1. Choose Your Platform
Each organization has its own unique challenges, and this will influence what platform best suits its needs, but there is a common set of criteria that most will need to consider. The typical enterprise will have workloads spread across different systems – i.e. virtual machines on VMware; physical machines on Windows, and so on. You need a platform that will support all of these systems, and the whole range of applications and databases that go with it, for CDV to be effective. It should also be infrastructure-independent, allowing you to choose different infrastructure for different use cases – production support being run on a storage platform from vendor A, testing and development on storage from vendor B, and so on. You’re also going to want to manage this from a single location to make it simple to control. Finally, a platform with hybrid cloud support will give you the choice to spin off different applications into different datacenters.

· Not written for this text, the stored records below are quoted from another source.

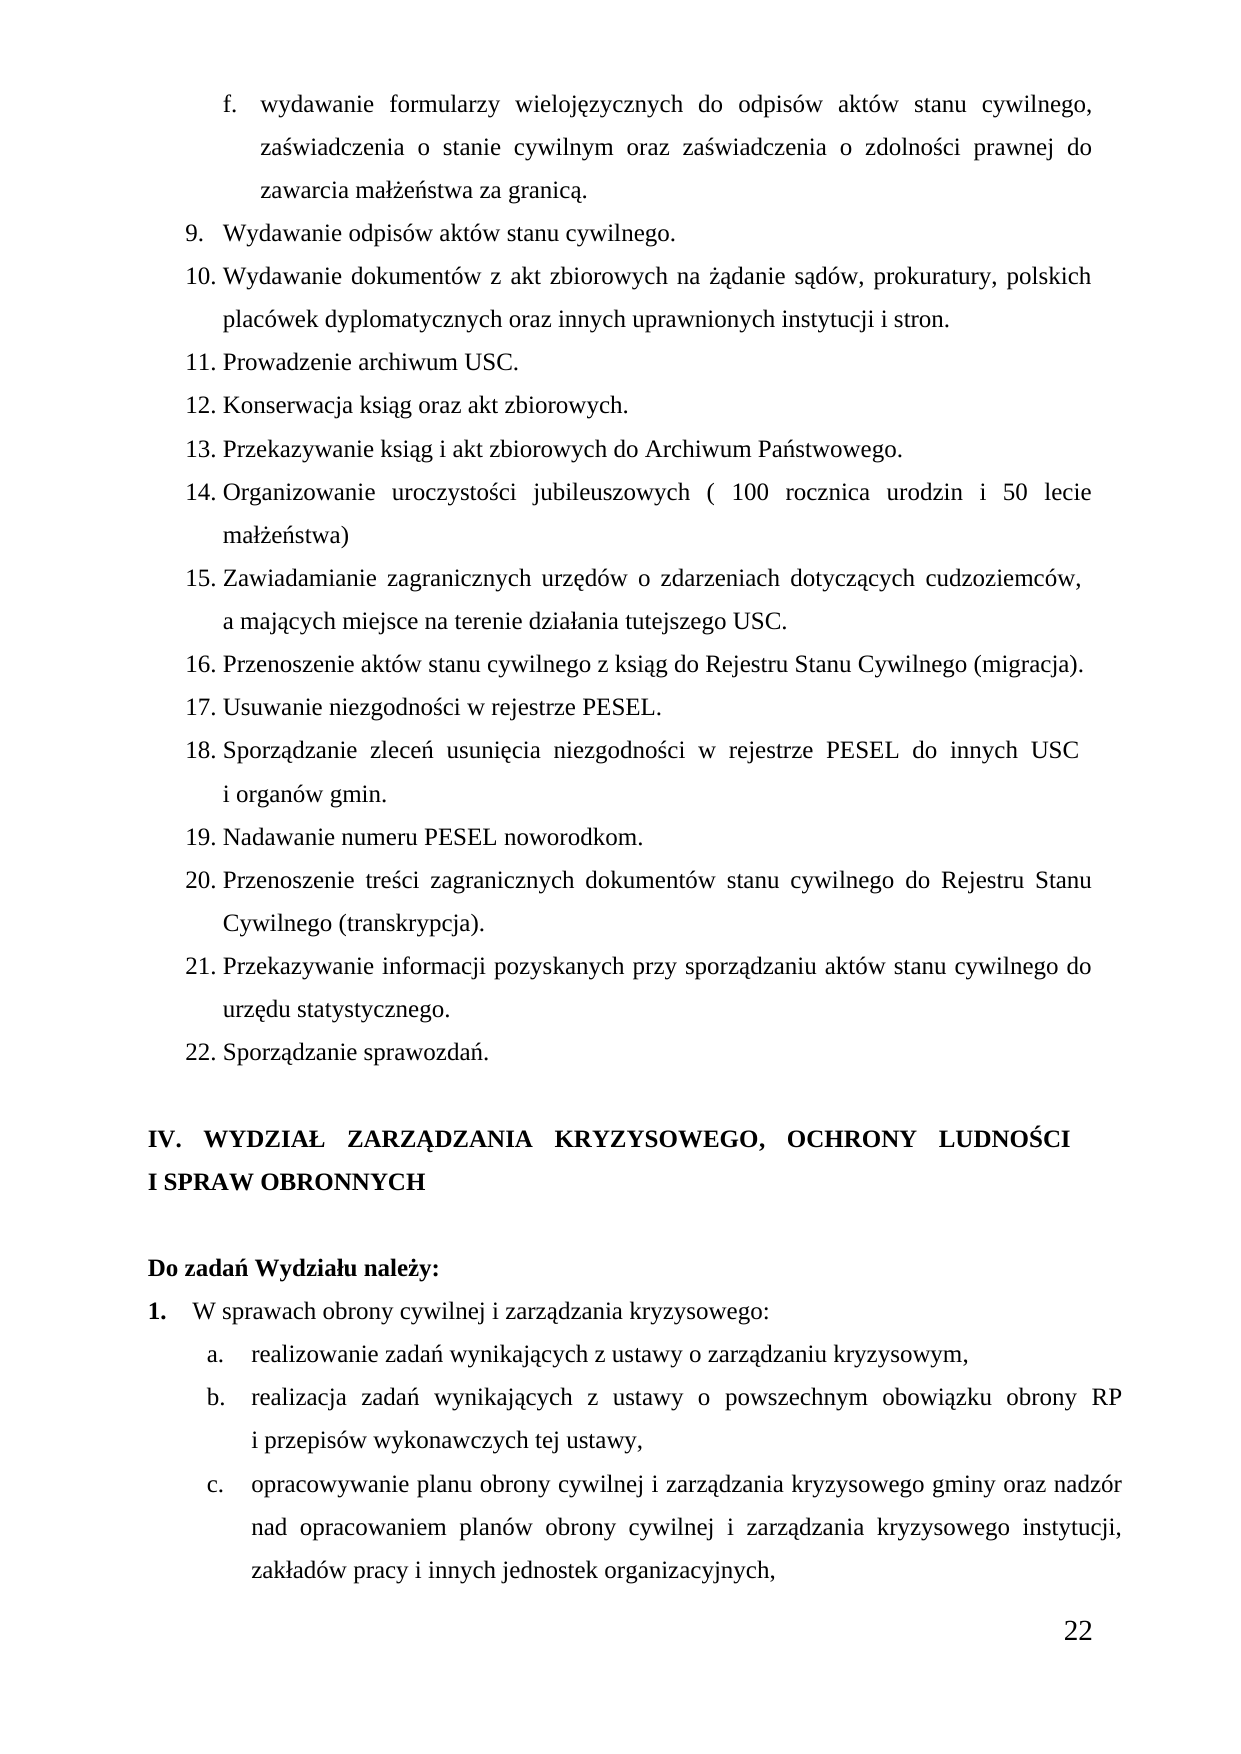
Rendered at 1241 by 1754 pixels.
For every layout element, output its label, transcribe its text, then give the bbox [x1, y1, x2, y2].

list Nadawanie numeru PESEL noworodkom. [185, 822, 1093, 851]
list Przekazywanie ksiąg i akt zbiorowych do Archiwum Państwowego. [185, 434, 1093, 462]
list Przenoszenie aktów stanu cywilnego z ksiąg do Rejestru Stanu Cywilnego (migracja). [185, 649, 1093, 678]
list Przenoszenie treści zagranicznych dokumentów stanu cywilnego do Rejestru Stanu Cywilnego (transkrypcja). [185, 865, 1093, 937]
list Wydawanie odpisów aktów stanu cywilnego. [185, 218, 1093, 247]
list Konserwacja ksiąg oraz akt zbiorowych. [185, 391, 1093, 419]
list Zawiadamianie zagranicznych urzędów o zdarzeniach dotyczących cudzoziemców, a mających miejsce na terenie działania tutejszego USC. [185, 563, 1093, 635]
list Przekazywanie informacji pozyskanych przy sporządzaniu aktów stanu cywilnego do urzędu statystycznego. [185, 951, 1093, 1023]
text Do zadań Wydziału należy: [148, 1253, 1093, 1282]
list Sporządzanie zleceń usunięcia niezgodności w rejestrze PESEL do innych USC i organów gmin. [185, 736, 1093, 807]
list realizowanie zadań wynikających z ustawy o zarządzaniu kryzysowym, [207, 1339, 1123, 1368]
list realizacja zadań wynikających z ustawy o powszechnym obowiązku obrony RP i przepisów wykonawczych tej ustawy, [207, 1382, 1123, 1454]
list Wydawanie dokumentów z akt zbiorowych na żądanie sądów, prokuratury, polskich placówek dyplomatycznych oraz innych uprawnionych instytucji i stron. [185, 261, 1093, 333]
list Prowadzenie archiwum USC. [185, 347, 1093, 376]
list opracowywanie planu obrony cywilnej i zarządzania kryzysowego gminy oraz nadzór nad opracowaniem planów obrony cywilnej i zarządzania kryzysowego instytucji, zakładów pracy i innych jednostek organizacyjnych, [207, 1469, 1123, 1584]
list Organizowanie uroczystości jubileuszowych ( 100 rocznica urodzin i 50 lecie małżeństwa) [185, 477, 1093, 549]
list Usuwanie niezgodności w rejestrze PESEL. [185, 692, 1093, 721]
list Sporządzanie sprawozdań. [185, 1037, 1093, 1066]
list W sprawach obrony cywilnej i zarządzania kryzysowego: [148, 1296, 1123, 1325]
list wydawanie formularzy wielojęzycznych do odpisów aktów stanu cywilnego, zaświadczenia o stanie cywilnym oraz zaświadczenia o zdolności prawnej do zawarcia małżeństwa za granicą. [223, 89, 1093, 204]
text IV. WYDZIAŁ ZARZĄDZANIA KRYZYSOWEGO, OCHRONY LUDNOŚCI I SPRAW OBRONNYCH [148, 1124, 1093, 1196]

2. Choose an Initial Use Case
A successful CDV implementation will eventually allow you to replace many of the disparate tools used to manage data with your platform of choice. But that doesn’t happen overnight – and nor should it if you want to manage a roll out effectively. Identify one use case you want to start with and roll it out there first. That way, you’re able to identify potential issues and iron out any kinks before rolling out more widely. So you might start with testing and development, before moving onto production, analytics, and so on.
3. Scope Your Needs
You’ve chosen your platform, and identified your initial use case – the next step is to scope out your specific needs, so you can design the underlying infrastructure to support them accordingly. Important questions to ask yourself at this stage should include: What rate is the production data changing at? If you are looking at virtualizing for backup – what is the retention time needed? How many virtual copies will you need simultaneously? What kind of testing will be done with that data (performance, functionality, scaling etc.)? How much bandwidth will you need (particularly important if you’re working with multiple datacenters across different locations)? You should also think about security and controls – how is data being replicated and encrypted? Making sure you know the answers to these questions before you start investing in infrastructure can save you a lot of time and money.

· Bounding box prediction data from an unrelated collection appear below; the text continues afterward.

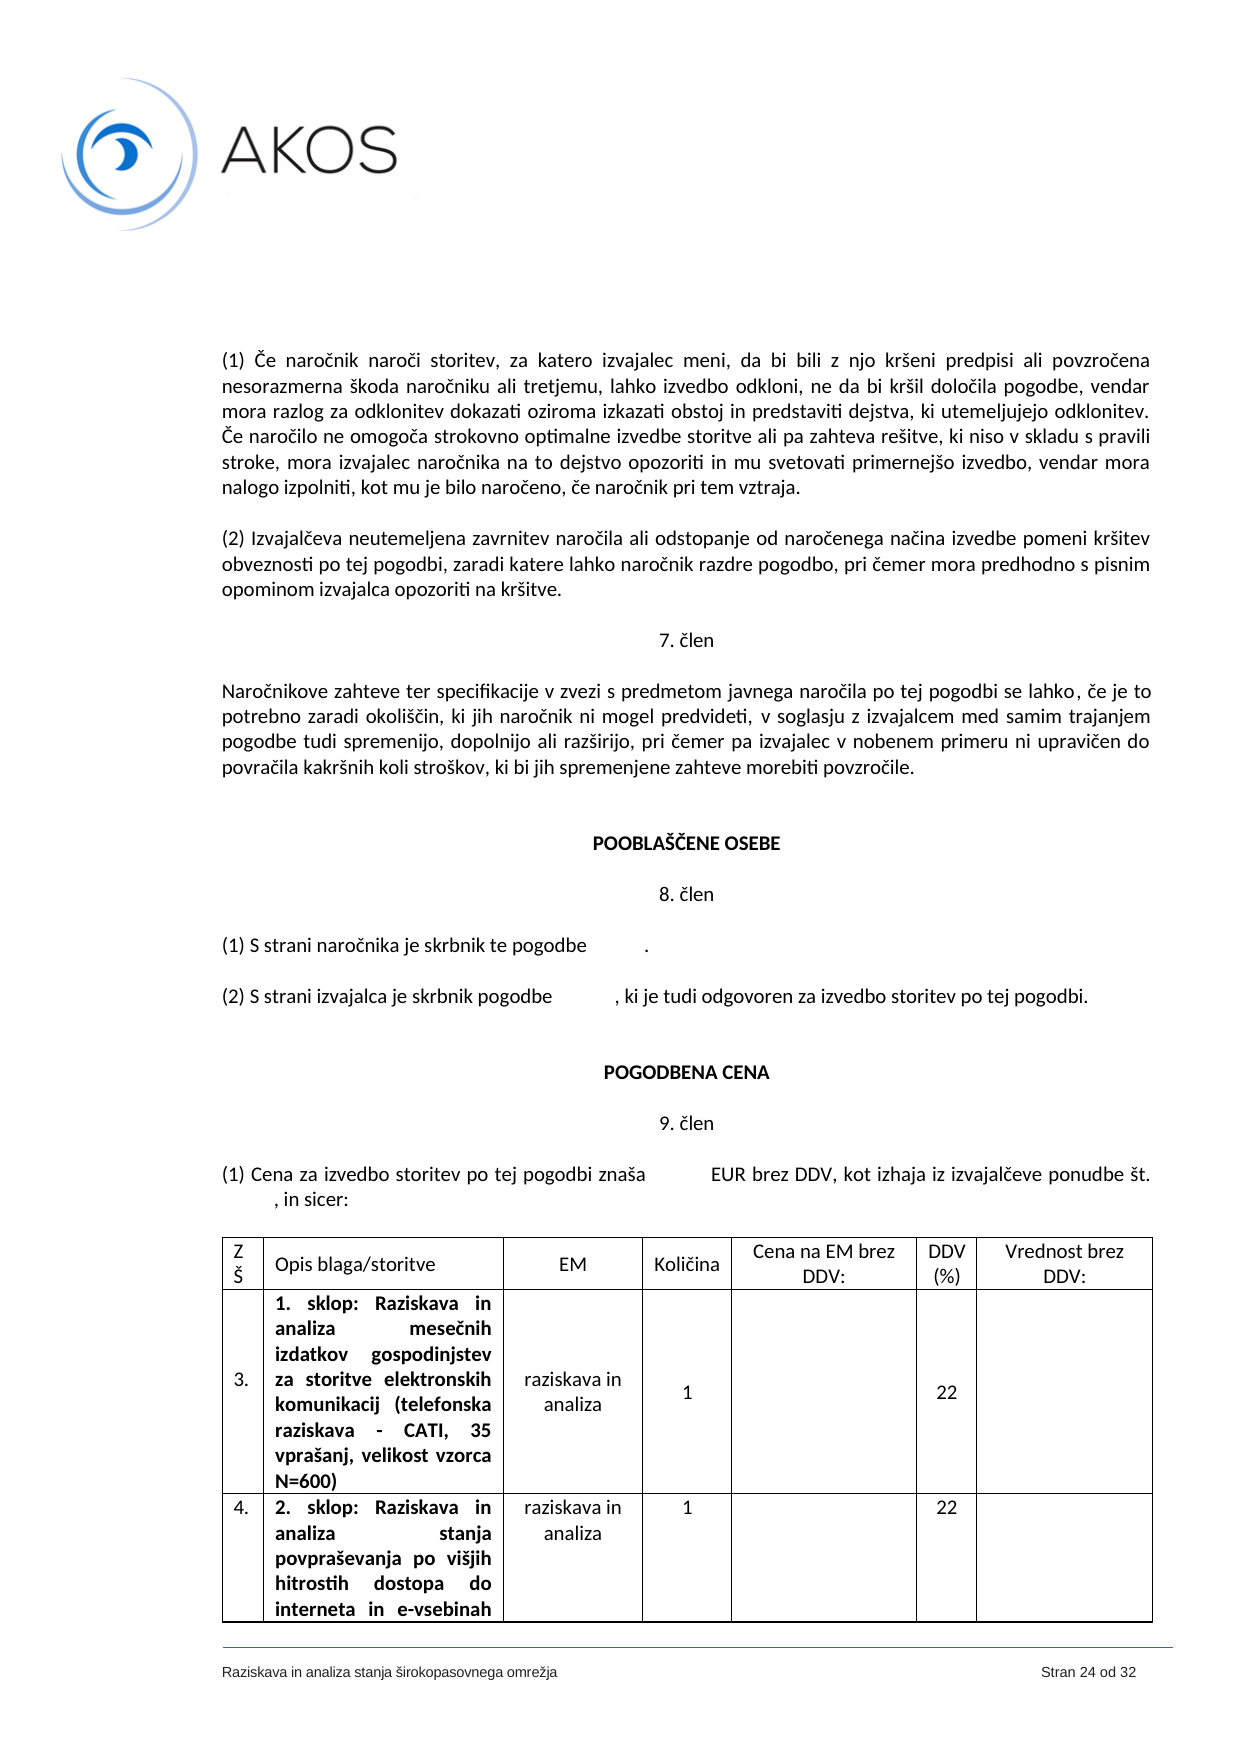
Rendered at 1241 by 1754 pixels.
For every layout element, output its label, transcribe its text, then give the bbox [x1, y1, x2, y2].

text Naročnikove zahteve ter specifikacije v zvezi s predmetom javnega naročila po tej pogodbi se lahko, če je to potrebno zaradi okoliščin, ki jih naročnik ni mogel predvideti, v soglasju z izvajalcem med samim trajanjem pogodbe tudi spremenijo, dopolnijo ali razširijo, pri čemer pa izvajalec v nobenem primeru ni upravičen do povračila kakršnih koli stroškov, ki bi jih spremenjene zahteve morebiti povzročile. [222, 678, 1152, 779]
table_cell [223, 1494, 263, 1621]
text POGODBENA CENA [222, 1059, 1152, 1084]
table_cell 22 [917, 1290, 976, 1493]
picture [59, 73, 421, 235]
table_cell [977, 1290, 1152, 1493]
table_header Vrednost brez DDV: [977, 1238, 1152, 1289]
text POOBLAŠČENE OSEBE [222, 830, 1152, 856]
text (1) Cena za izvedbo storitev po tej pogodbi znaša EUR brez DDV, kot izhaja iz izvajalčeve ponudbe št. , in sicer: [222, 1161, 1152, 1212]
table_cell raziskava in analiza [504, 1290, 642, 1493]
text (2) Izvajalčeva neutemeljena zavrnitev naročila ali odstopanje od naročenega načina izvedbe pomeni kršitev obveznosti po tej pogodbi, zaradi katere lahko naročnik razdre pogodbo, pri čemer mora predhodno s pisnim opominom izvajalca opozoriti na kršitve. [222, 525, 1152, 602]
table_header Količina [643, 1238, 731, 1289]
text (2) S strani izvajalca je skrbnik pogodbe , ki je tudi odgovoren za izvedbo storitev po tej pogodbi. [222, 983, 1152, 1008]
table_cell [732, 1494, 916, 1621]
text (1) S strani naročnika je skrbnik te pogodbe . [222, 932, 1152, 957]
text 7. člen [222, 627, 1152, 652]
table_cell [732, 1290, 916, 1493]
text 9. člen [222, 1110, 1152, 1135]
table_header ZŠ [223, 1238, 263, 1289]
table_header EM [504, 1238, 642, 1289]
table_cell raziskava in analiza [504, 1494, 642, 1621]
table_header Cena na EM brez DDV: [732, 1238, 916, 1289]
table_cell 22 [917, 1494, 976, 1621]
table_header DDV (%) [917, 1238, 976, 1289]
table_cell [977, 1494, 1152, 1621]
table_cell 1 [643, 1494, 731, 1621]
table_cell 1. sklop: Raziskava in analiza mesečnih izdatkov gospodinjstev za storitve elektronskih komunikacij (telefonska raziskava - CATI, 35 vprašanj, velikost vzorca N=600) [264, 1290, 503, 1493]
text 8. člen [222, 881, 1152, 907]
table_cell [223, 1290, 263, 1493]
table_header Opis blaga/storitve [264, 1238, 503, 1289]
table_cell 1 [643, 1290, 731, 1493]
table_cell 2. sklop: Raziskava in analiza stanja povpraševanja po višjih hitrostih dostopa do interneta in e-vsebinah (spletni panel, 35 vprašanj, velikost vzorca N=1000) [264, 1494, 503, 1621]
text (1) Če naročnik naroči storitev, za katero izvajalec meni, da bi bili z njo kršeni predpisi ali povzročena nesorazmerna škoda naročniku ali tretjemu, lahko izvedbo odkloni, ne da bi kršil določila pogodbe, vendar mora razlog za odklonitev dokazati oziroma izkazati obstoj in predstaviti dejstva, ki utemeljujejo odklonitev. Če naročilo ne omogoča strokovno optimalne izvedbe storitve ali pa zahteva rešitve, ki niso v skladu s pravili stroke, mora izvajalec naročnika na to dejstvo opozoriti in mu svetovati primernejšo izvedbo, vendar mora nalogo izpolniti, kot mu je bilo naročeno, če naročnik pri tem vztraja. [222, 347, 1152, 500]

4. Leverage the Hybrid Cloud
Many organizations have started to harness both private and public cloud offerings to create a hybrid cloud infrastructure. These hybrid clouds exploit the control and security of a private cloud, along with the flexibility and low cost of public cloud offerings. Together they can give you a powerful solution to meet the increased demands on IT from the rest of the organization. One of the biggest benefits of this approach is enhanced organizational agility – using public cloud, particularly in times of heavy usage, means you can experience fewer outages and less downtime. Testing and development of new applications is a good example use case for using the public cloud, as it gives you time to consider where you’d like to host those applications more permanently if or when they go into production. A hybrid approach also allows you to multi-purpose infrastructure – for data recovery and test and development simultaneously, for example – helping to cut down on costs and complexity.

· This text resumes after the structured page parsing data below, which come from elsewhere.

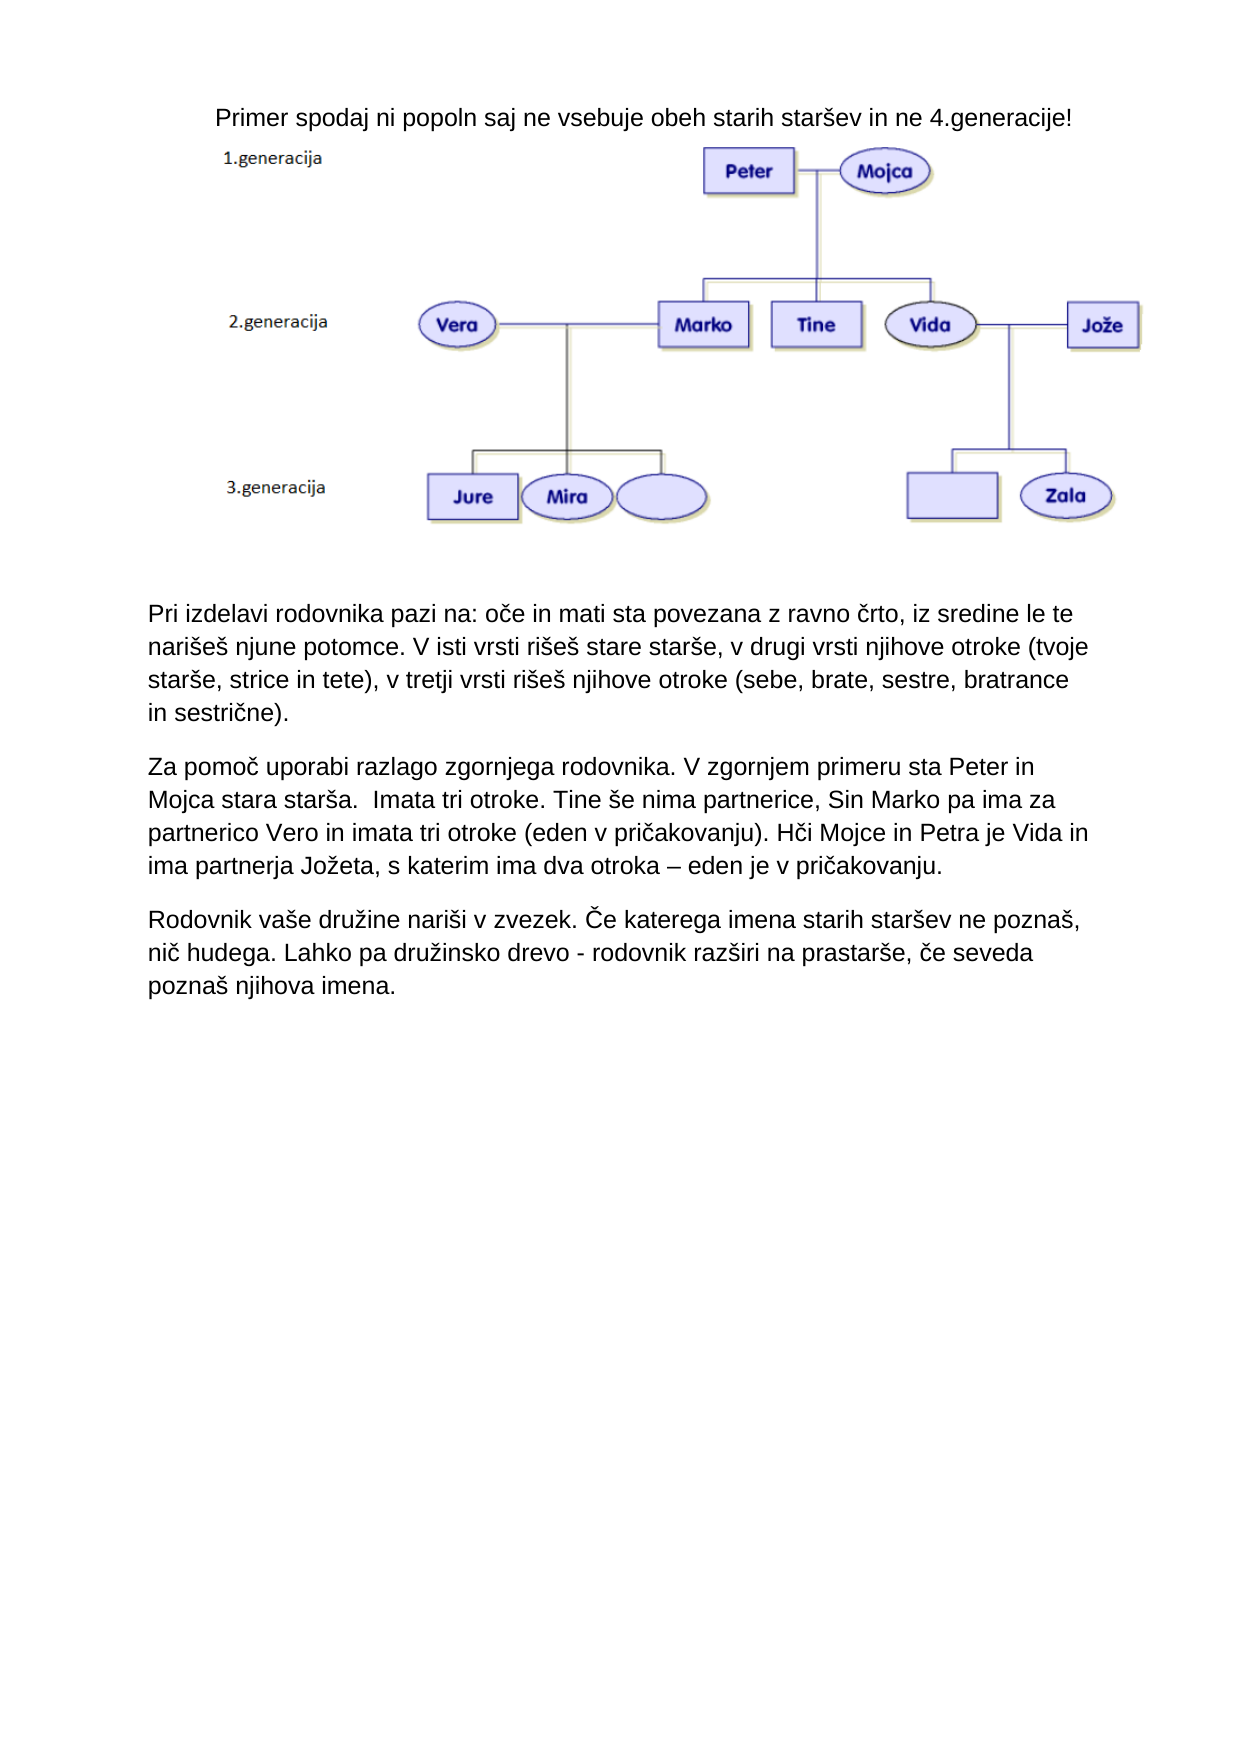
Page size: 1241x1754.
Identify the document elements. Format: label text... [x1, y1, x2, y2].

text Rodovnik vaše družine nariši v zvezek. Če katerega imena starih staršev ne poznaš, nič hudega. Lahko pa družinsko drevo - rodovnik razširi na prastarše, če seveda poznaš njihova imena. [148, 905, 1093, 999]
text Pri izdelavi rodovnika pazi na: oče in mati sta povezana z ravno črto, iz sredine le te narišeš njune potomce. V isti vrsti rišeš stare starše, v drugi vrsti njihove otroke (tvoje starše, strice in tete), v tretji vrsti rišeš njihove otroke (sebe, brate, sestre, bratrance in sestrične). [148, 599, 1093, 727]
text Za pomoč uporabi razlago zgornjega rodovnika. V zgornjem primeru sta Peter in Mojca stara starša. Imata tri otroke. Tine še nima partnerice, Sin Marko pa ima za partnerico Vero in imata tri otroke (eden v pričakovanju). Hči Mojce in Petra je Vida in ima partnerja Jožeta, s katerim ima dva otroka – eden je v pričakovanju. [148, 752, 1093, 880]
picture [214, 136, 1159, 574]
list Primer spodaj ni popoln saj ne vsebuje obeh starih staršev in ne 4.generacije! [215, 103, 1093, 132]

Successfully implementing copy data virtualization can dramatically change the way an organization works. The sooner they can reduce the creation of physical copies, the less they will have to spend on storage and the quicker they can get to the analysis. The result is less data moving across networks, less data to store, greater efficiency in long-term retention, substantially reduced storage costs, and the elimination of costly operational complexity. In short, data virtualization gives an organization virtual sanity, and we believe it will be around for some time to come.